In 2007, the Brussels Court of First Instance obliged the ISP Scarlet to filter all internet traffic and to block traffic involving violations of intellectual property rights, in particular in peer-to-peer applications.  An appeal was launched and the Brussels Court of Appeal filed two pre-judicial questions to the EU Court regarding the compatibility of such filtering obligation with European rules on e-commerce, intellectual property and data protection.

The Court has now rules that the E-Commerce Directive prohibits the imposition of general surveillance obligations on an ISP.  Moreover, the Court argues that while there is a right to property, protected by the EU Charter on Human Rights, this right is not absolute.  To the contrary, the right to property must be balanced against other rights, such as the freedom to undertake a business and the right to privacy.  The Court decides that the filtering obligation is disproportionate and in both cases fails to strike a fair balance.   

In respect of privacy, the Court explains that the filtering obligation would inevitably require a systematic analysis of the content of communications and the collection and “identification” of IP addresses of Internet users exchanging illegal materials.  These IP addresses are personal data because they allow the ISP to identify relevant individuals.  In addition, the Court is concerned that the filtering system affects the freedom of communication because the filtering system is not sufficiently precise and could block communications that do not contain any illegal materials.  The Court therefore holds that the filtering obligation does not strike a fair balance between intellectual property rights, the right to protection of one’s personal data and the right of free communications.

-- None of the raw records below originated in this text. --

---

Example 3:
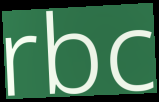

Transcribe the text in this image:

rbc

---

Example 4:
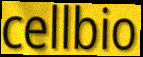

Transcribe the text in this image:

cellbio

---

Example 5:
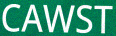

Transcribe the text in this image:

CAWST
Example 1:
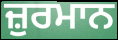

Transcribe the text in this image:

ਜ਼ੁਰਮਾਨ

The Court’s qualification of IP addresses as personal data in this context is uncontested.   ISPs which allocate IP addresses to their subscribers, can indeed link these IP addresses back to the subscribers.  This in contrast to most information society services (such as websites, internet e-mail services, etc.), which do not allocate IP addresses.  Their ability to link IP addresses to individual users is much less clear.  Whether or not IP addresses are personal data in the latter context has given rise to diverging case law throughout the EU.